[Start of Attachment]

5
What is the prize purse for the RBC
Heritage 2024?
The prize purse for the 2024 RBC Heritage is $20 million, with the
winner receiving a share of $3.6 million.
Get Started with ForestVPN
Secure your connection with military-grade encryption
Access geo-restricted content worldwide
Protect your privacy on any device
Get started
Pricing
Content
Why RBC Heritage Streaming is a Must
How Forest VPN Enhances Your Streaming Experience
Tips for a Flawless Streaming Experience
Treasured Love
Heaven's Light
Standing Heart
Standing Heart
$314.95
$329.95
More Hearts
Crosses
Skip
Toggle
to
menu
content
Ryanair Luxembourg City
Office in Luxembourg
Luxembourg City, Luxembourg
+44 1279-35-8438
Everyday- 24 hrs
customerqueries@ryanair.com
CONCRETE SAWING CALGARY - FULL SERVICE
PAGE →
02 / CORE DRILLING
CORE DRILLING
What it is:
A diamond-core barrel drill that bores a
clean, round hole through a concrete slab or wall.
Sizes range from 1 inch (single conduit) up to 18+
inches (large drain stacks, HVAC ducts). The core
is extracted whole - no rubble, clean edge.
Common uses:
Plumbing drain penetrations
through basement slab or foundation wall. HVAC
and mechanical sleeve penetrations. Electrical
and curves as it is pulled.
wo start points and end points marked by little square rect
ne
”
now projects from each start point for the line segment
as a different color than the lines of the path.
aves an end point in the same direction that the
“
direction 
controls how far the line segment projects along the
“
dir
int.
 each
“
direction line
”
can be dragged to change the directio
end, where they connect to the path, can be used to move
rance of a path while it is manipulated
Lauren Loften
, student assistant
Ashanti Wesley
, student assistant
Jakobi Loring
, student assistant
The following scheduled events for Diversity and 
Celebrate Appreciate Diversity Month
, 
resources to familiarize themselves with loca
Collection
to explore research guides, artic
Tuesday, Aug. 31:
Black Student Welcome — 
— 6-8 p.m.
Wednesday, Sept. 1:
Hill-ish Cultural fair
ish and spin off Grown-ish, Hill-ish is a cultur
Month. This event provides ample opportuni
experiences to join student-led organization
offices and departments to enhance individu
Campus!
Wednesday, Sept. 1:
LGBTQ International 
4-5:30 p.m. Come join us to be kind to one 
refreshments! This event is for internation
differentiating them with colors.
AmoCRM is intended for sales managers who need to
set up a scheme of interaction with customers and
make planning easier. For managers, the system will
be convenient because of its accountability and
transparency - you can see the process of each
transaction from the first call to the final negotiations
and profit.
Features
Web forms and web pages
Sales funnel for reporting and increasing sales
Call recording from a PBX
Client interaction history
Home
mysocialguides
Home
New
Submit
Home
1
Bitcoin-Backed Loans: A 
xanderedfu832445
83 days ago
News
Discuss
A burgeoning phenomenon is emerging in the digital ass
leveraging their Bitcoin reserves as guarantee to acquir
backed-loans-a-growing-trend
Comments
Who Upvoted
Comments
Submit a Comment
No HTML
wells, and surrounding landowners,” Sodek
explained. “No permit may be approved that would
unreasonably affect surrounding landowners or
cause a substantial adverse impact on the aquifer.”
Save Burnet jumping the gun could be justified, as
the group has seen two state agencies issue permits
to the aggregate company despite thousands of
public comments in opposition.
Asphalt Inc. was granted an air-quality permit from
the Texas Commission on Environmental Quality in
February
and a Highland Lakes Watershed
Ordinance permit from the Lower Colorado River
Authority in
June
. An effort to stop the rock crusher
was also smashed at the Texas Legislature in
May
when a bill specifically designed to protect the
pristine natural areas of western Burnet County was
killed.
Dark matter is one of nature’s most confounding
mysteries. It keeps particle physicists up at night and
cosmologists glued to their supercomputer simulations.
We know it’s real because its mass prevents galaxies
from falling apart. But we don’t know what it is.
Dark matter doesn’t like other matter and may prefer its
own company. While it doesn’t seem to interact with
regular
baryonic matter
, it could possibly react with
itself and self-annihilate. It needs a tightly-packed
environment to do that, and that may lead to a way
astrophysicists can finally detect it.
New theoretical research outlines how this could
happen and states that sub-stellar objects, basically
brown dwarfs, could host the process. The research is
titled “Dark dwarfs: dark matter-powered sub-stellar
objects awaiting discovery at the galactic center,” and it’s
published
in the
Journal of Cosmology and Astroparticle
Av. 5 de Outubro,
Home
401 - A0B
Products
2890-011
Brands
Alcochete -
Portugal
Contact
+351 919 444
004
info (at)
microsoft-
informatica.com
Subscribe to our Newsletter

[End of Attachment]

(YOUR GOAL)
Reproduce every line of the data above word for word, keeping the original order.

(WRITTEN ANSWER)
5
What is the prize purse for the RBC
Heritage 2024?
The prize purse for the 2024 RBC Heritage is $20 million, with the
winner receiving a share of $3.6 million.
Get Started with ForestVPN
Secure your connection with military-grade encryption
Access geo-restricted content worldwide
Protect your privacy on any device
Get started
Pricing
Content
Why RBC Heritage Streaming is a Must
How Forest VPN Enhances Your Streaming Experience
Tips for a Flawless Streaming Experience
Treasured Love
Heaven's Light
Standing Heart
Standing Heart
$314.95
$329.95
More Hearts
Crosses
Skip
Toggle
to
menu
content
Ryanair Luxembourg City
Office in Luxembourg
Luxembourg City, Luxembourg
+44 1279-35-8438
Everyday- 24 hrs
customerqueries@ryanair.com
CONCRETE SAWING CALGARY - FULL SERVICE
PAGE →
02 / CORE DRILLING
CORE DRILLING
What it is:
A diamond-core barrel drill that bores a
clean, round hole through a concrete slab or wall.
Sizes range from 1 inch (single conduit) up to 18+
inches (large drain stacks, HVAC ducts). The core
is extracted whole - no rubble, clean edge.
Common uses:
Plumbing drain penetrations
through basement slab or foundation wall. HVAC
and mechanical sleeve penetrations. Electrical
and curves as it is pulled.
wo start points and end points marked by little square rect
ne
”
now projects from each start point for the line segment
as a different color than the lines of the path.
aves an end point in the same direction that the
“
direction 
controls how far the line segment projects along the
“
dir
int.
 each
“
direction line
”
can be dragged to change the directio
end, where they connect to the path, can be used to move
rance of a path while it is manipulated
Lauren Loften
, student assistant
Ashanti Wesley
, student assistant
Jakobi Loring
, student assistant
The following scheduled events for Diversity and 
Celebrate Appreciate Diversity Month
, 
resources to familiarize themselves with loca
Collection
to explore research guides, artic
Tuesday, Aug. 31:
Black Student Welcome — 
— 6-8 p.m.
Wednesday, Sept. 1:
Hill-ish Cultural fair
ish and spin off Grown-ish, Hill-ish is a cultur
Month. This event provides ample opportuni
experiences to join student-led organization
offices and departments to enhance individu
Campus!
Wednesday, Sept. 1:
LGBTQ International 
4-5:30 p.m. Come join us to be kind to one 
refreshments! This event is for internation
differentiating them with colors.
AmoCRM is intended for sales managers who need to
set up a scheme of interaction with customers and
make planning easier. For managers, the system will
be convenient because of its accountability and
transparency - you can see the process of each
transaction from the first call to the final negotiations
and profit.
Features
Web forms and web pages
Sales funnel for reporting and increasing sales
Call recording from a PBX
Client interaction history
Home
mysocialguides
Home
New
Submit
Home
1
Bitcoin-Backed Loans: A 
xanderedfu832445
83 days ago
News
Discuss
A burgeoning phenomenon is emerging in the digital ass
leveraging their Bitcoin reserves as guarantee to acquir
backed-loans-a-growing-trend
Comments
Who Upvoted
Comments
Submit a Comment
No HTML
wells, and surrounding landowners,” Sodek
explained. “No permit may be approved that would
unreasonably affect surrounding landowners or
cause a substantial adverse impact on the aquifer.”
Save Burnet jumping the gun could be justified, as
the group has seen two state agencies issue permits
to the aggregate company despite thousands of
public comments in opposition.
Asphalt Inc. was granted an air-quality permit from
the Texas Commission on Environmental Quality in
February
and a Highland Lakes Watershed
Ordinance permit from the Lower Colorado River
Authority in
June
. An effort to stop the rock crusher
was also smashed at the Texas Legislature in
May
when a bill specifically designed to protect the
pristine natural areas of western Burnet County was
killed.
Dark matter is one of nature’s most confounding
mysteries. It keeps particle physicists up at night and
cosmologists glued to their supercomputer simulations.
We know it’s real because its mass prevents galaxies
from falling apart. But we don’t know what it is.
Dark matter doesn’t like other matter and may prefer its
own company. While it doesn’t seem to interact with
regular
baryonic matter
, it could possibly react with
itself and self-annihilate. It needs a tightly-packed
environment to do that, and that may lead to a way
astrophysicists can finally detect it.
New theoretical research outlines how this could
happen and states that sub-stellar objects, basically
brown dwarfs, could host the process. The research is
titled “Dark dwarfs: dark matter-powered sub-stellar
objects awaiting discovery at the galactic center,” and it’s
published
in the
Journal of Cosmology and Astroparticle
Av. 5 de Outubro,
Home
401 - A0B
Products
2890-011
Brands
Alcochete -
Portugal
Contact
+351 919 444
004
info (at)
microsoft-
informatica.com
Subscribe to our Newsletter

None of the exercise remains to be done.